Page excerpt:
++++++++

Spring-security-oauth: handle multiple JWK set URLs through property security.oauth2.resource.jwk.key-set-uri

Created on 11 Sep 2018  路  12Comments  路  Source: spring-projects/spring-security-oauth

Issue#1050 is closed by adding support to handle multiple JWK set URLs. But there is not way by which we can set these MULTIPLe url in properties files.
i.e. security.oauth2.resource.jwk.key-set-uri property takes single value. We can not specify comma separated jwk set urls.

Last comment by @jgrandja say the same thing "file a separate issue to handle multiple JWK set urls through property"

IMO possible fix is,
In ResourceServerProperties#
`public class Jwk {
private String[] keySetUri;

    public String getKeySetUri() {
        return this.keySetUri;
    }

    public void setKeySetUri(String keySetUri) {
        this.keySetUri = keySetUri.split(",");
    }
}`
waiting-for-triage

All 12 comments

Any update on this? Would love to see this feature.

would also very much like to see this feature implemented

@DomhnallP I ended up having to rig up my own implementation using TokenServices. I'm happy to share.

@annagapuz can you please share?

My company is in the process of migrating from one authorization server to another, so the ability to support multiple JWK set URIs through properties would be enormously helpful. @jgrandja any traction on this issue?

@pnewhook Please see the recent announcement

Thanks @jgrandja I didn't realize this issue was in the old library. But isn't this still an outstanding feature request for Spring Security 5?

@annagapuz can you please share?

I had to write my own implementation of ResourceServerTokenServices that initialized a JwkTokenStore. A JwkTokenStore can take a list of JWKS URLs. Although, I believe this class is deprecated with the latest Spring Security, so I'll have to figure something else out.

public class MyTokenServices implements ResourceServerTokenServices {

private TokenStore tokenStore;

@PostConstruct
    private void init() {
        tokenStore = new JwkTokenStore(listOfJwksUrls);
    }

@Override
    public OAuth2Authentication loadAuthentication(String accessTokenValue) throws AuthenticationException, InvalidTokenException {
        // ...
       OAuth2AccessToken accessToken = tokenStore.readAccessToken(accessTokenValue);
    }

}
@Bean
    public TokenServices tokenServices() {
        return new MyTokenServices();
    }
@Configuration
@EnableResourceServer
@EnableWebSecurity
@EnableGlobalMethodSecurity(prePostEnabled = true)
public class MyWebSecurityConfiguration extends ResourceServerConfigurerAdapter {

     @Autowired
      private TokenServices tokenServices;

    @Override
    public void configure(ResourceServerSecurityConfigurer resources) throws Exception {
        resources
                .tokenServices(tokenServices);
    }

    @Override
    public void configure(HttpSecurity http) throws Exception {
        http
                .sessionManagement().sessionCreationPolicy(SessionCreationPolicy.STATELESS)

++++++++

Work to complete:
Continue the issue discussion on supporting multiple JWK set URLs, starting immediately after its final line.

++++++++

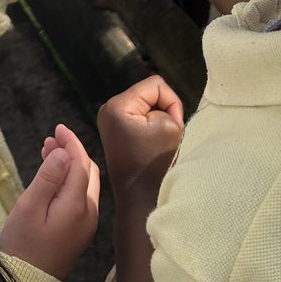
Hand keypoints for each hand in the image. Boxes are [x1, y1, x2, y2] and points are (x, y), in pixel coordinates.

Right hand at [0, 124, 99, 279]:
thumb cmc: (22, 245)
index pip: (80, 163)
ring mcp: (87, 224)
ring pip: (86, 184)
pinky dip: (70, 181)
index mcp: (77, 205)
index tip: (57, 128)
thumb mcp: (29, 207)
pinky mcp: (80, 232)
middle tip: (49, 139)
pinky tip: (54, 177)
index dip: (71, 142)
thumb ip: (48, 178)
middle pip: (87, 171)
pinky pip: (81, 197)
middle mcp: (89, 213)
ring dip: (71, 165)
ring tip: (49, 153)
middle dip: (72, 151)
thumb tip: (64, 152)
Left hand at [98, 75, 183, 197]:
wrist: (140, 197)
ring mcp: (109, 119)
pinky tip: (150, 145)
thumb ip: (168, 104)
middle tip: (164, 136)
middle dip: (163, 111)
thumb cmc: (156, 162)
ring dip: (158, 120)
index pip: (156, 84)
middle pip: (149, 93)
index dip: (172, 102)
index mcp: (117, 105)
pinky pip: (140, 117)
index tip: (172, 126)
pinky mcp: (115, 130)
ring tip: (157, 142)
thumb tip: (158, 107)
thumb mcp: (170, 124)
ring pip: (147, 105)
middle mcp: (108, 108)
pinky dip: (151, 127)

++++++++

Output for this exercise:
                .and()
                .httpBasic().disable()
                .formLogin().disable()
                .authorizeRequests()
                .anyRequest().authenticated();
    }
}

Curious to know if anyone has done the upgrade and has found a way to do multiple JWKS URLs? I was using DSL before but the need for multiple URLs plus the parsing of custom tokens led me down a different path.

@jgrandja

Is creating a custom JwtDecoder that contains multiple NimbusJwtDecoder instances be the expected strategy for handling multiple JWKS URLs?

We have a similar problem in my current project.
We use Okta for authz, but want to sign our own JWTs for service to service communication.

I'm thinking of solving this by aggregating the Okta JWKs with our own JWKs into an endpoint hosted internally.
Then in our services, we use this internal uri for security.oauth2.resource.jwk.key-set-uri

Thoughts?


Update - This worked perfectly.
I modified ReactiveJWKSourceAdapter and NimbusReactiveJwtDecoder to accept one or more RSAKey, in addition to the jwk-set-uri.
Then in our SecurityWebFilterChain, I use this new decoder implementation.

To allow our microservices to validate tokens either signed by our auth server or Okta, we host a rest endpoint serving the aggregated list of JWKs.

Worked like a charm!

@jdbranham Can u share the code ?

Sure @senthilsivanath -
I created a library just now.
https://github.com/savantly-net/spring-multi-jwk-source

It would be great to collaborate with someone on this. I built it for a specific use-case, but it could be modified to be a more general solution.